TASK REQUIREMENTS:
Could you transcribe the entries below exactly, without any of the pictures?

>>>>

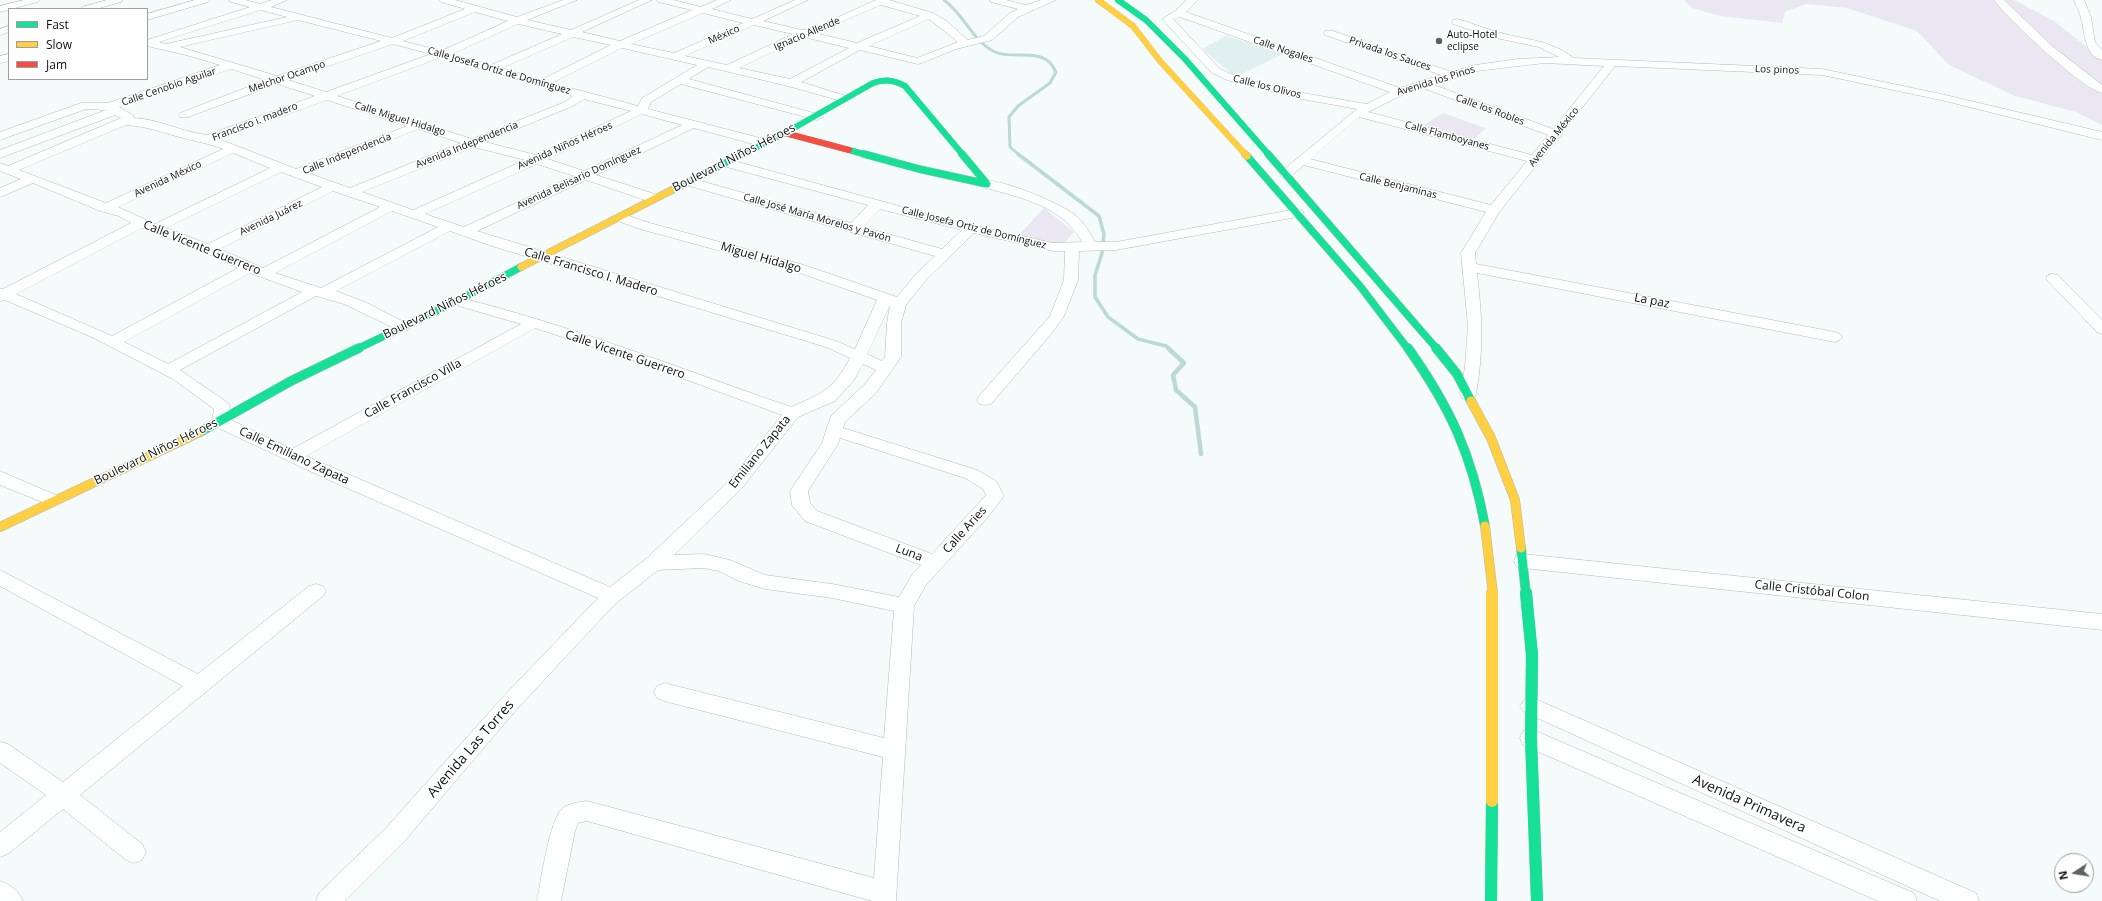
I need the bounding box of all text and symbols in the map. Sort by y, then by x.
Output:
legend [8,8,148,80]
street label: Ignacio Allende [772,15,842,53]
text: Fast [46,16,69,33]
street label: México [706,23,742,47]
place label: Auto-Hotel eclipse [1447,29,1497,52]
street label: Calle Nogales [1251,34,1315,66]
street label: Privada los Sauces [1348,34,1432,74]
text: Slow [46,36,72,53]
marker: Auto-Hotel eclipse [1434,36,1444,46]
street label: Calle Josefa Ortiz de Domínguez [426,45,572,97]
text: Jam [46,56,67,73]
street label: Melchor Ocampo [247,58,327,96]
street label: Avenida los Pinos [1395,63,1477,99]
street label: Los pinos [1755,63,1799,77]
street label: Calle Cenobio Aguilar [120,65,218,109]
street label: Calle los Olivos [1232,73,1302,101]
street label: Calle los Robles [1454,92,1526,128]
street label: Calle Miguel Hidalgo [353,99,447,139]
street label: Francisco i. madero [210,100,300,144]
street label: Avenida México [1526,105,1582,169]
street label: Avenida Independencia [414,119,520,171]
street label: Calle Flamboyanes [1404,119,1490,153]
street label: Avenida Niños Héroes [516,120,614,172]
street label: Boulevard Niños Héroes [670,121,798,195]
street label: Calle Independencia [301,131,393,177]
street label: Avenida Belisario Domínguez [515,144,643,212]
street label: Avenida México [132,158,204,200]
street label: Calle Benjaminas [1358,171,1438,201]
street label: Calle José María Morelos y Pavón [742,191,892,245]
street label: Avenida Juárez [238,198,304,238]
street label: Calle Josefa Ortiz de Domínguez [901,204,1047,252]
street label: Calle Vicente Guerrero [141,218,263,278]
street label: Miguel Hidalgo [719,240,803,276]
street label: Calle Francisco I. Madero [522,245,660,299]
street label: Boulevard Niños Héroes [381,270,509,342]
street label: La paz [1633,291,1671,311]
street label: Calle Vicente Guerrero [563,328,687,382]
street label: Calle Francisco Villa [362,356,464,422]
street label: Emiliano Zapata [726,413,794,491]
street label: Boulevard Niños Héroes [92,416,220,488]
street label: Calle Emiliano Zapata [237,424,351,488]
street label: Calle Aries [940,504,990,556]
street label: Luna [894,541,924,565]
street label: Calle Cristóbal Colon [1754,578,1870,604]
street label: Avenida Las Torres [424,697,518,801]
street label: Avenida Primavera [1690,771,1808,837]
north arrow [2054,853,2094,893]
text: N [2054,869,2071,881]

<<<<

SOLUTION:
I need the bounding box of all text and symbols in the map. Sort by y, then by x.
Output:
legend [8,8,148,80]
street label: Ignacio Allende [772,15,842,53]
text: Fast [46,16,69,33]
street label: México [706,23,742,47]
place label: Auto-Hotel eclipse [1447,29,1497,52]
street label: Calle Nogales [1251,34,1315,66]
street label: Privada los Sauces [1348,34,1432,74]
text: Slow [46,36,72,53]
marker: Auto-Hotel eclipse [1434,36,1444,46]
street label: Calle Josefa Ortiz de Domínguez [426,45,572,97]
text: Jam [46,56,67,73]
street label: Melchor Ocampo [247,58,327,96]
street label: Avenida los Pinos [1395,63,1477,99]
street label: Los pinos [1755,63,1799,77]
street label: Calle Cenobio Aguilar [120,65,218,109]
street label: Calle los Olivos [1232,73,1302,101]
street label: Calle los Robles [1454,92,1526,128]
street label: Calle Miguel Hidalgo [353,99,447,139]
street label: Francisco i. madero [210,100,300,144]
street label: Avenida México [1526,105,1582,169]
street label: Avenida Independencia [414,119,520,171]
street label: Calle Flamboyanes [1404,119,1490,153]
street label: Avenida Niños Héroes [516,120,614,172]
street label: Boulevard Niños Héroes [670,121,798,195]
street label: Calle Independencia [301,131,393,177]
street label: Avenida Belisario Domínguez [515,144,643,212]
street label: Avenida México [132,158,204,200]
street label: Calle Benjaminas [1358,171,1438,201]
street label: Calle José María Morelos y Pavón [742,191,892,245]
street label: Avenida Juárez [238,198,304,238]
street label: Calle Josefa Ortiz de Domínguez [901,204,1047,252]
street label: Calle Vicente Guerrero [141,218,263,278]
street label: Miguel Hidalgo [719,240,803,276]
street label: Calle Francisco I. Madero [522,245,660,299]
street label: Boulevard Niños Héroes [381,270,509,342]
street label: La paz [1633,291,1671,311]
street label: Calle Vicente Guerrero [563,328,687,382]
street label: Calle Francisco Villa [362,356,464,422]
street label: Emiliano Zapata [726,413,794,491]
street label: Boulevard Niños Héroes [92,416,220,488]
street label: Calle Emiliano Zapata [237,424,351,488]
street label: Calle Aries [940,504,990,556]
street label: Luna [894,541,924,565]
street label: Calle Cristóbal Colon [1754,578,1870,604]
street label: Avenida Las Torres [424,697,518,801]
street label: Avenida Primavera [1690,771,1808,837]
north arrow [2054,853,2094,893]
text: N [2054,869,2071,881]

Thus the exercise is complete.